[Opening Document excerpt section]
Faup

Fast URL decoder library

Latest release is 1.5
Download RPM Download DEB View on GitHub

Faup stands for Finally An Url Parser and is a library and command line tool to parse URLs and normalize fields with two constraints:

  1. Work with real-life urls (resilient to badly formated ones)
  2. Be fast: no allocation for string parsing and read characters only once

What can Faup do for me?

Extract various elements from an URL with no pain. The fields we get are: scheme, credential, subdomain, domain, host, tld, port, resource path, query string and fragment ('#'). Ever dreamed of giving urls to a command line tool doing it? Faup exists!

$ faup -f domain www.github.com
github.com

Why Yet Another URL Extraction Library?

Because they all suck. Find a library that can extract, say, a TLD even if you have an IP address, or http://localhost, or anything that may confuse your regex so much that you end up with an unmaintainable one.

You can see all those failures on the regex library webpage here.

Here's a buch of example with faup run on various urls to extract the TLD:

URL Faup TLD extraction Comments
www.example.co.uk co.uk TLD > 1
www.example.bl.uk uk bl is an exception in uk TLD extraction
192.168.0.42 IPv4 address, no TLD
www.tagada.42 42 This is not an IP address, 42 is right
www.example.paris paris GTLD extracted smoothly
حكومة.امارات حكومة United Arab Emirates IDN ccTLD

How fast?
[Closing Document excerpt section]
[Opening Dataset records section]
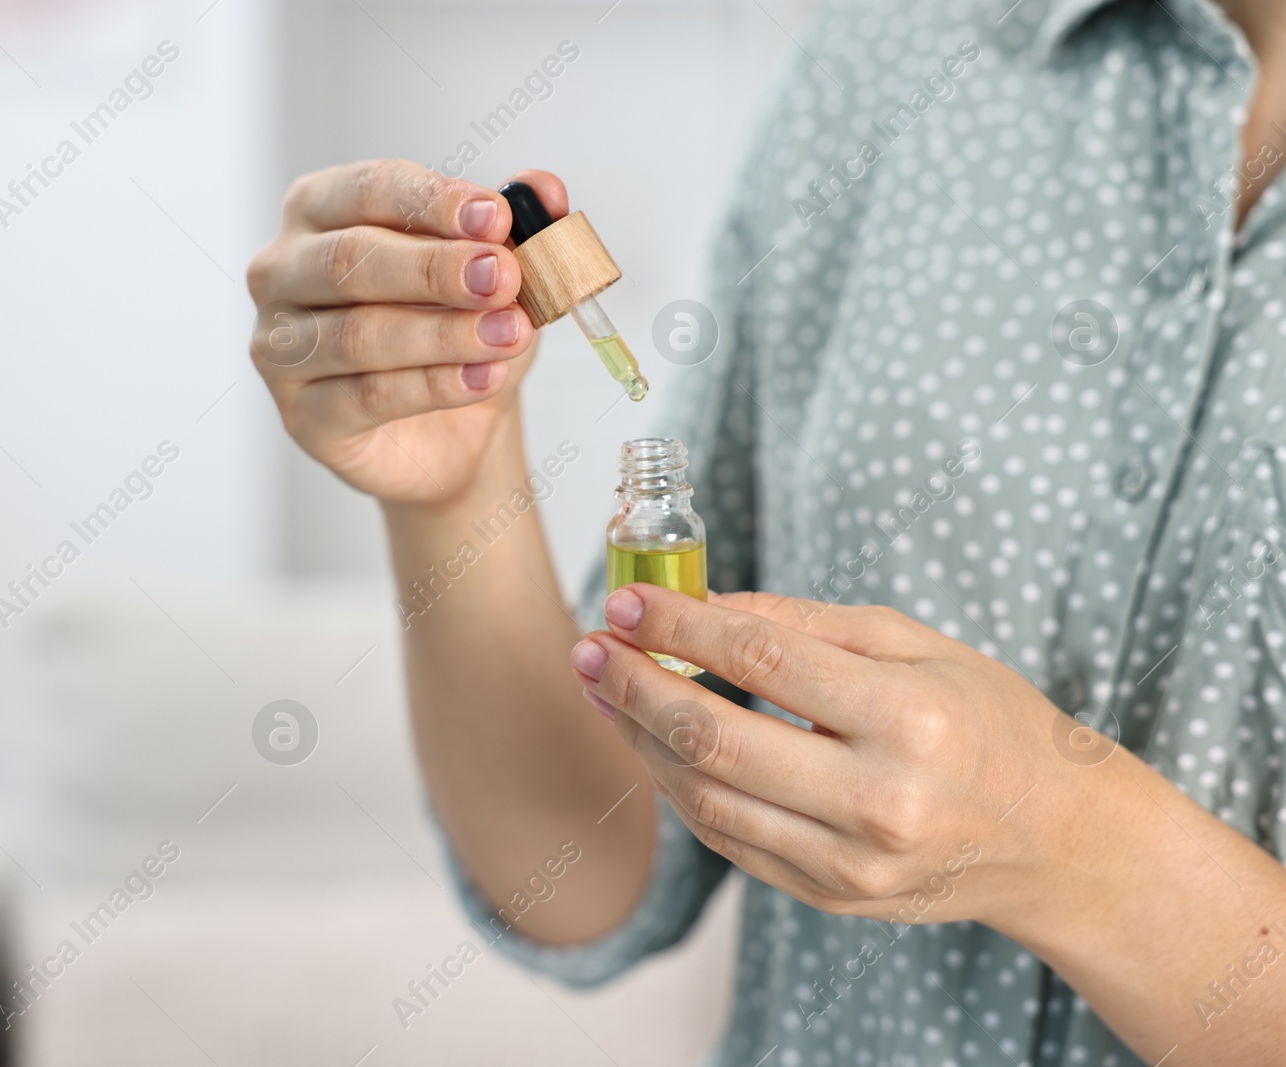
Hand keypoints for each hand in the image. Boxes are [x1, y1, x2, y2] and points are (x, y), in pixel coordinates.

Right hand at [247, 159, 563, 504]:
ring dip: (444, 333)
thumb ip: (515, 225)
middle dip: (435, 268)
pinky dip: (434, 386)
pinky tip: (484, 377)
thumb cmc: (457, 330)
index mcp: (318, 211)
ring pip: (359, 334)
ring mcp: (280, 348)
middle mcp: (282, 272)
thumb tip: (545, 191)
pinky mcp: (302, 417)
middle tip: (503, 277)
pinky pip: (367, 397)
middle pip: (350, 259)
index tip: (496, 217)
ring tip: (510, 333)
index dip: (432, 202)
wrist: (458, 429)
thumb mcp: (494, 270)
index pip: (366, 190)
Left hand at [569, 585, 1087, 931]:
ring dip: (640, 740)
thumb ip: (807, 622)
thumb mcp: (918, 646)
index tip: (626, 599)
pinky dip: (679, 789)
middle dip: (634, 688)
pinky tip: (655, 745)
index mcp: (907, 718)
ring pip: (706, 798)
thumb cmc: (990, 723)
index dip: (679, 625)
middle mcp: (877, 799)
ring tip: (607, 693)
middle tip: (590, 649)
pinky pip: (728, 840)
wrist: (1059, 841)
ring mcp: (851, 862)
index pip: (762, 658)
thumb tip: (705, 603)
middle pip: (715, 738)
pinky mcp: (831, 897)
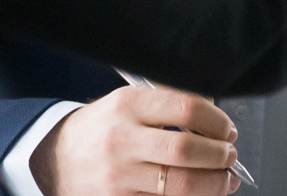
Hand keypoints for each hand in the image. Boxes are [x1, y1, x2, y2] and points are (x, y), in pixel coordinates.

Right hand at [33, 84, 241, 195]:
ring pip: (181, 184)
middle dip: (220, 155)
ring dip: (214, 183)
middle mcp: (122, 139)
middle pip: (186, 149)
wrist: (57, 159)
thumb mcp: (127, 101)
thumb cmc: (103, 128)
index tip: (227, 128)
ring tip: (226, 178)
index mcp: (128, 104)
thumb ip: (169, 101)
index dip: (217, 120)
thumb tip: (214, 110)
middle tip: (230, 154)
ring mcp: (119, 176)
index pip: (187, 108)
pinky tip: (203, 193)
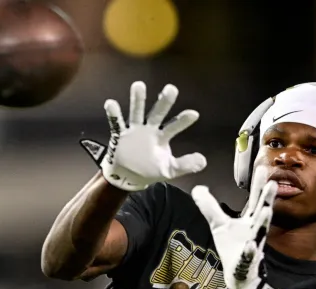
[Closing Dataset records section]
▶ **Work instruction A**
Reproduce the Faup page word for word from "1. Work with" to "an unmaintainable one.".
▶ **Work instruction B**
Write the next part of the Faup page, picking up after its final line.

▶ **Task response A**
1. Work with real-life urls (resilient to badly formated ones)
  2. Be fast: no allocation for string parsing and read characters only once

What can Faup do for me?

Extract various elements from an URL with no pain. The fields we get are: scheme, credential, subdomain, domain, host, tld, port, resource path, query string and fragment ('#'). Ever dreamed of giving urls to a command line tool doing it? Faup exists!

$ faup -f domain www.github.com
github.com

Why Yet Another URL Extraction Library?

Because they all suck. Find a library that can extract, say, a TLD even if you have an IP address, or http://localhost, or anything that may confuse your regex so much that you end up with an unmaintainable one.

▶ **Task response B**
We did a bunch of tests with a few libraries, regex etc. The regex used was this one:

^(http|https|ftp)\://([a-zA-Z0-9\.\-]+(\:[a-zA- Z0-9\.&%\$\-]+)*@)*((25[0-5]|2[0-4][0-9]|[0-1]{1} [0-9]{2}|[1-9]{1}[0-9]{1}|[1-9])\.(25[0-5]|2[0-4][0-9]| [0-1]{1}[0-9]{2}|[1-9]{1}[0-9]{1}|[1-9]|0)\.(25[0-5]| 2[0-4][0-9]|[0-1]{1}[0-9]{2}|[1-9]{1}[0-9]{1}|[1-9]|0)\. (25[0-5]|2[0-4][0-9]|[0-1]{1}[0-9]{2}|[1-9]{1}[0-9]{1}| [0-9])|localhost|([a-zA-Z0-9\-]+\.)*[a-zA-Z0-9\-]+\. (com|edu|gov|int|mil|net|org|biz|arpa|info|name|pro| aero|coop|museum|[a-zA-Z]{2}))(\:[0-9]+)*(/($|[a-zA- Z0-9\.\,\?\'\\\+&%\$#\=~_\-]+))*$

This is the result graph against 1 million URLs:

Building faup

To get and build faup, you need cmake. As cmake doesn't allow to build the binary in the source directory, you have to create a build directory.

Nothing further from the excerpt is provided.